___ DATA FOR THIS EXERCISE ___
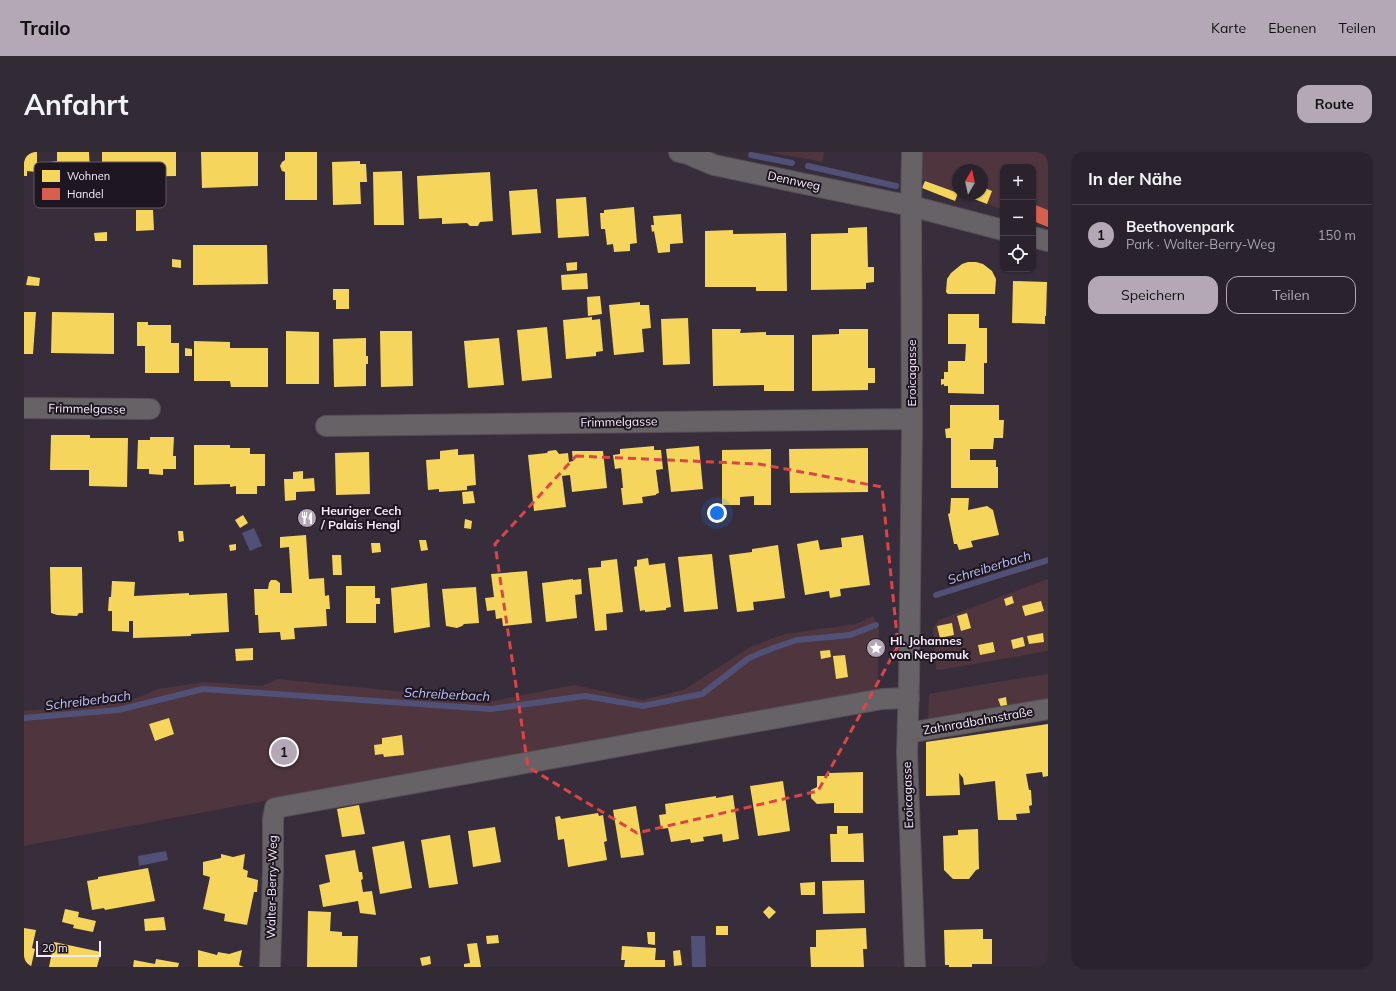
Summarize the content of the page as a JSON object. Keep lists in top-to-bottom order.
{
  "streets": {
    "street": [
      "Dennweg",
      "Eroicagasse",
      "Frimmelgasse",
      "Zahnradbahnstraße",
      "Walter-Berry-Weg"
    ]
  },
  "crossings": [
    ["Dennweg", "Eroicagasse"],
    ["Eroicagasse", "Frimmelgasse"],
    ["Eroicagasse", "Zahnradbahnstraße"],
    ["Eroicagasse", "Walter-Berry-Weg"]
  ],
  "water": ["Schreiberbach"],
  "places": {
    "restaurant": ["Heuriger Cech / Palais Hengl"],
    "place": ["Hl. Johannes von Nepomuk"]
  },
  "legend": ["Wohnen", "Handel"],
  "scale_bar": "20 m",
  "north": "top",
  "page": {
    "header": "Trailo",
    "nav": ["Karte", "Ebenen", "Teilen"],
    "buttons": [
      "Route",
      ["Speichern", "Teilen"]
    ],
    "title": "Anfahrt",
    "heading": "In der Nähe",
    "map_buttons": ["+", "−"],
    "list": [
      {
        "mark": "1",
        "name": "Beethovenpark",
        "note": "Park · Walter-Berry-Weg",
        "value": "150 m"
      }
    ],
    "pins": "1",
    "scale": "20 m"
  }
}
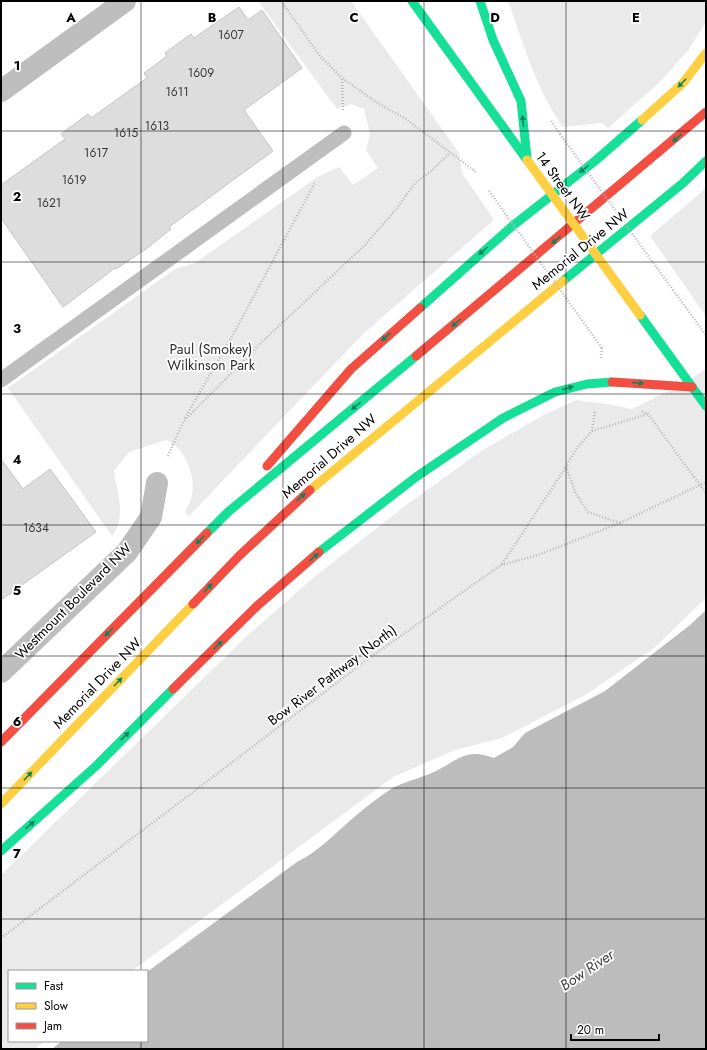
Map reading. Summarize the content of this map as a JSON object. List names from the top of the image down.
{
  "streets": {
    "main road": ["14 Street NW", "Memorial Drive NW"],
    "street": ["Westmount Boulevard NW"],
    "path": ["Bow River Pathway (North)"]
  },
  "water": ["Bow River"],
  "parks": ["Paul (Smokey) Wilkinson Park"],
  "house_numbers": [
    "1607",
    "1609",
    "1611",
    "1613",
    "1615",
    "1617",
    "1619",
    "1621",
    "1634"
  ],
  "legend": ["Fast", "Slow", "Jam"],
  "scale_bar": "20 m",
  "grid": {
    "columns": [
      "A",
      "B",
      "C",
      "D",
      "E"
    ],
    "rows": [
      "1",
      "2",
      "3",
      "4",
      "5",
      "6",
      "7"
    ]
  }
}
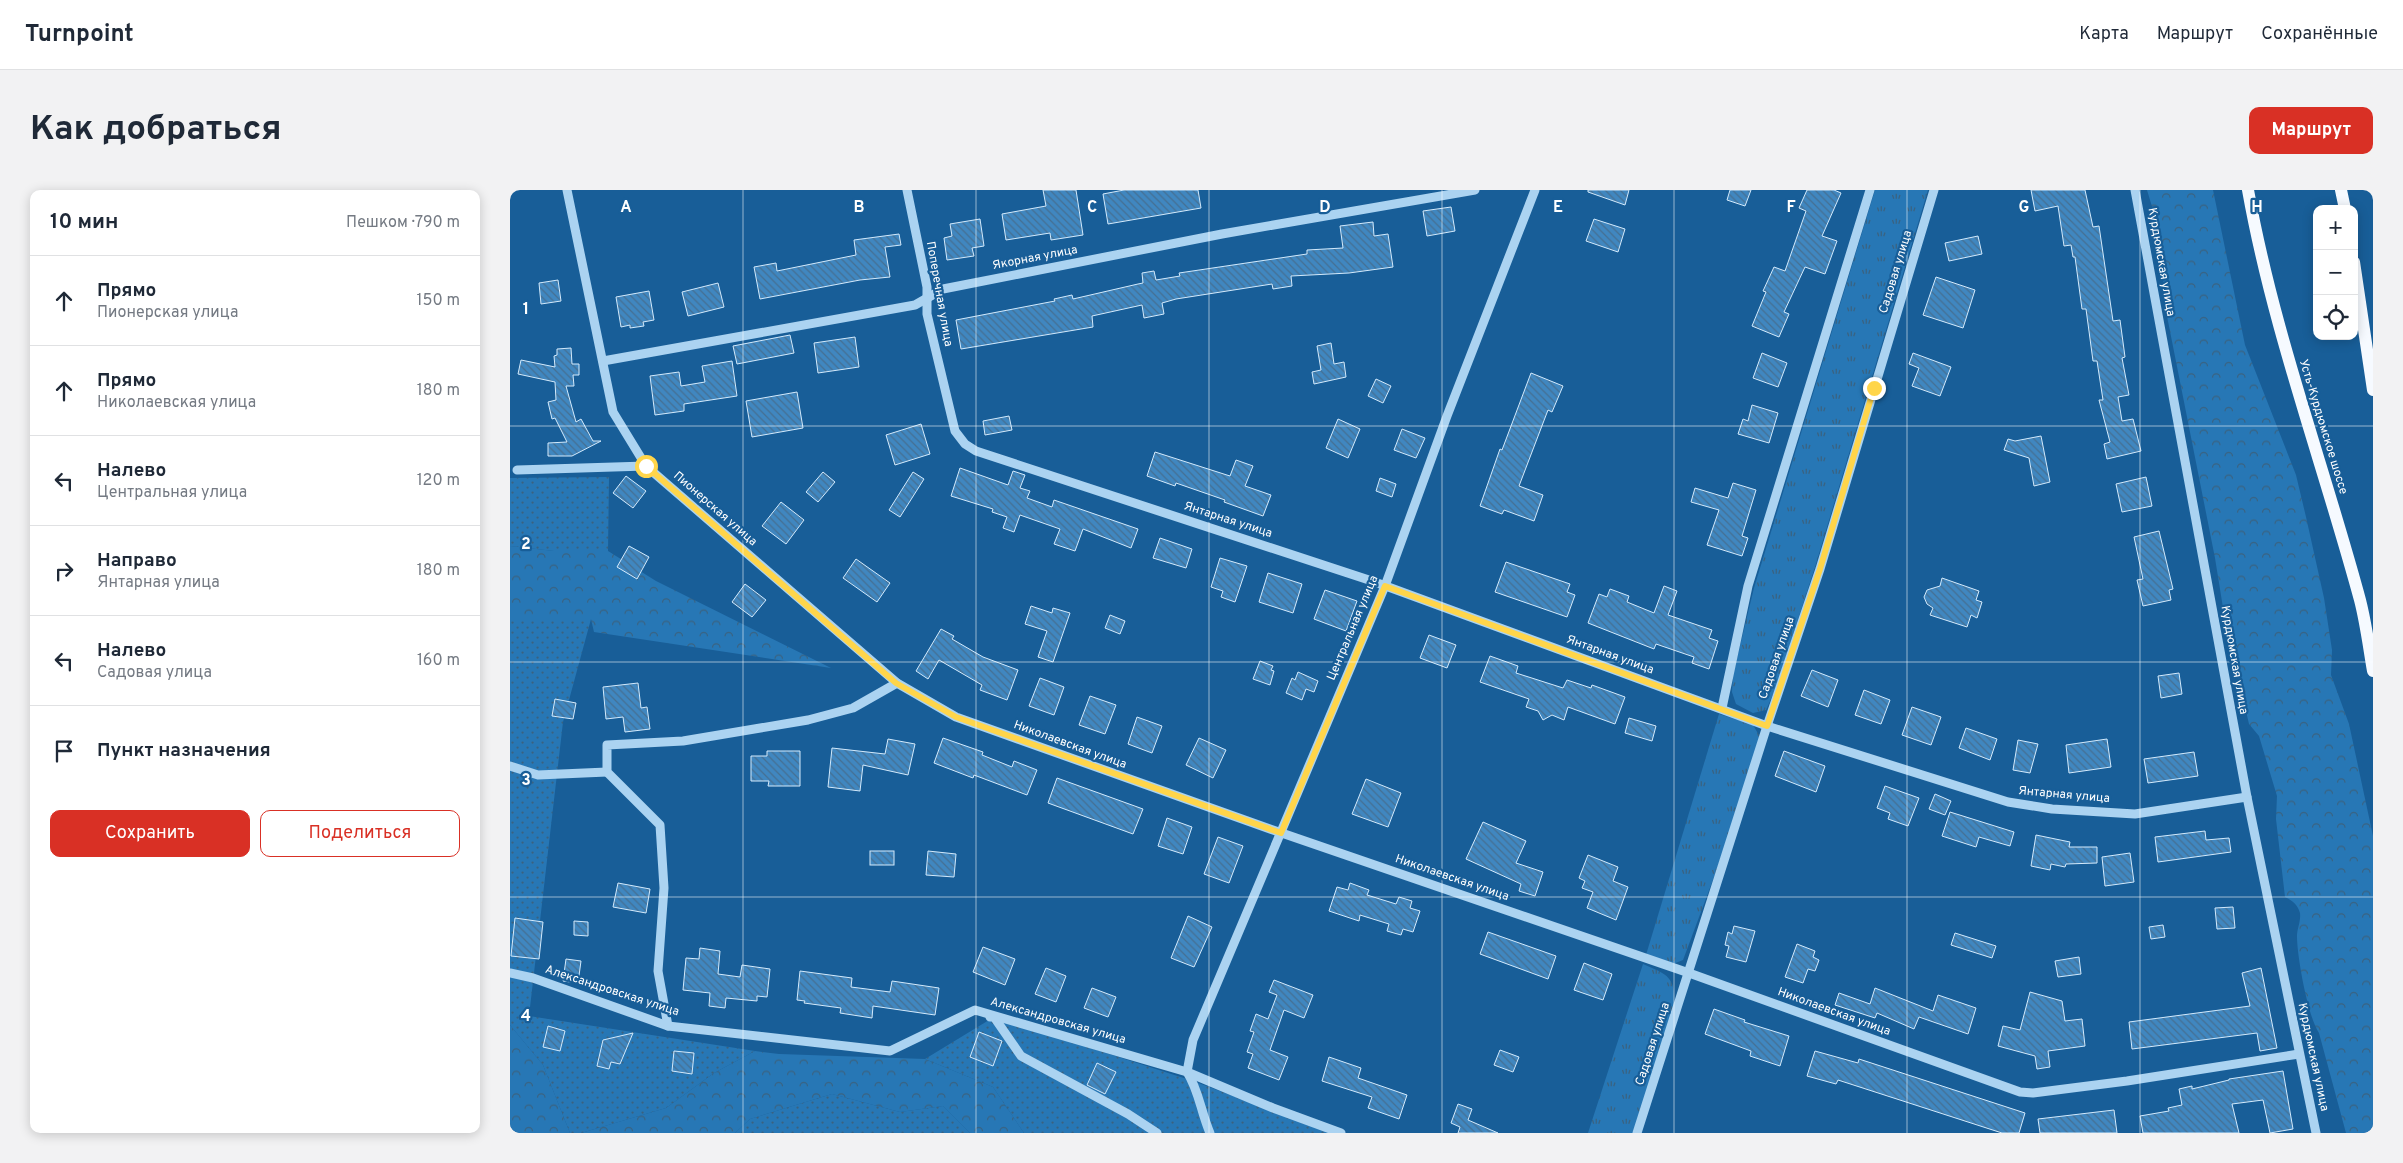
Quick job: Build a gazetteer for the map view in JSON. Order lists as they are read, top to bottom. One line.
{"streets":{"main road":["Усть-Курдюмское шоссе"],"street":["Якорная улица","Курдюмская улица","Садовая улица","Поперечная улица","Пионерская улица","Янтарная улица","Центральная улица","Николаевская улица","Александровская улица"]},"crossings":[["Якорная улица","Поперечная улица"],["Якорная улица","Пионерская улица"],["Курдюмская улица","Янтарная улица"],["Курдюмская улица","Николаевская улица"],["Садовая улица","Янтарная улица"],["Садовая улица","Николаевская улица"],["Поперечная улица","Янтарная улица"],["Пионерская улица","Николаевская улица"],["Янтарная улица","Центральная улица"],["Центральная улица","Николаевская улица"],["Центральная улица","Александровская улица"]],"page":{"header":"Turnpoint","nav":["Карта","Маршрут","Сохранённые"],"buttons":["Маршрут",["Сохранить","Поделиться"]],"title":"Как добраться","heading":["10 мин","Пешком · 790 m"],"map_buttons":["+","−"],"list":[["Прямо","Пионерская улица","150 m"],["Прямо","Николаевская улица","180 m"],["Налево","Центральная улица","120 m"],["Направо","Янтарная улица","180 m"],["Налево","Садовая улица","160 m"],"Пункт назначения"]},"grid":{"columns":["A","B","C","D","E","F","G","H"],"rows":["1","2","3","4"]}}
___
◆ BRIEF ◆
Give the count of lines that hold the word "Zahnradbahnstraße" in the listing above, with no other text.

◆ SOLUTION TO THIS PROBLEM ◆
2